On comprend mal également la deuxième déclaration du Conseil fédéral concernant les "droits acquis" des citoyennes et citoyens UE et AELE qui vivent et travaillent en Suisse. On y renvoie à un article de l’accord sur la libre circulation des personnes qui garantit les droits acsquis de personnes venues en Suisse par le biais de cette règlementation. Ajoutée à la déclaration introductive du Conseil fédéral, selon laquelle l’accord de libre circulation des personnes reste pour le moment en vigueur dans sa forme actuelle, cette annonce équivaut à une invitation aux citoyens UE à venir aussi nombreux que possible en Suisse pour profiter de la règlementation actuelle. L’interprétation de ce point aurait pu être un atout dans les futures négociations avec l’UE. Le Conseil fédéral y a renoncé hier parce que l’UE l’a exigé.
On se retrouvera
Ainsi, tout culminera dans le futur accord-cadre entre la Suisse et l’UE. Un tel traité pourrait être réalisé plus rapidement que prévu jusqu’ici. En effet, son contenu a déjà été esquissé au cours d’entretiens entre la Suisse et l’UE ces années passées. A la suite de l’acceptation de l’initiative contre l’immigration de masse le 9 février, cet accord-cadre joue un rôle tactique supplémentaire. Il devrait servir à corriger une décision populaire que le Conseil fédéral considère comme fausse. La stratégie de communication adoptée convient tout à fait à cette politique: présenter les conséquences du 9 février de la manière la plus catastrophiste possible et y ramener chaque événement négatif survenant en Suisse. Le but est de donner mauvaise conscience aux personnes ayant voté pour l’initiative.
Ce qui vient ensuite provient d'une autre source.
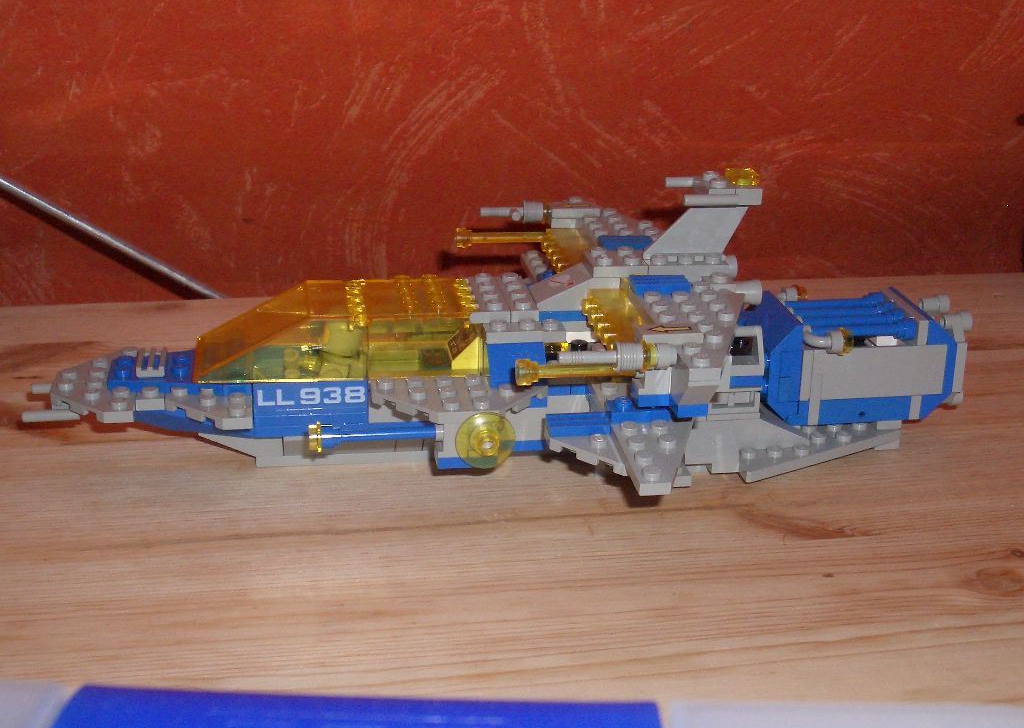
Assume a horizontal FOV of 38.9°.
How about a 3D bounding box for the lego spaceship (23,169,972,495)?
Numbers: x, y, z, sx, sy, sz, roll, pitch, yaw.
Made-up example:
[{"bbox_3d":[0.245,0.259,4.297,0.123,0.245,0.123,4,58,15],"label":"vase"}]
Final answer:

Le bon peuple aura cependant l’occasion de corriger son erreur en votant pour l’accord-cadre.
L’enjeu d’une éventuelle votation sur un rattachement institutionnel sera donc important: la Suisse doit-elle obligatoirement reprendre du droit UE dans des domaines-clés, donc abandonner le développement de son droit et le céder aux organes UE? La Suisse doit-elle céder l’interprétation du droit à la Cour européenne de justice, donc accepter des juges étrangers? Enfin: la Suisse doit-elle revenir à la libre circulation des personnes, donc renoncer définitivement à gérer l’immigration sur son territoire?
En fin de compte, cette votation portera, ni plus, ni moins, sur l’indépendance et l’autodétermination de la Suisse. Sur ce point aussi, le conseiller fédéral Burkhalter a eu une attitude pour le moins étonnante. Répondant à une question d’un journaliste, il a justifié le choix du Conseil fédéral par l’article définissant l’objectif de la Constitution fédérale. Il a mentionné la prospérité et la sécurité du pays, mais il n’a soufflé mot de la liberté et de l’indépendance que l’article 2 de la Constitution fédérale place au même niveau que les deux premiers objectifs. Voilà encore qui en dit long de la mentalité du gouvernement.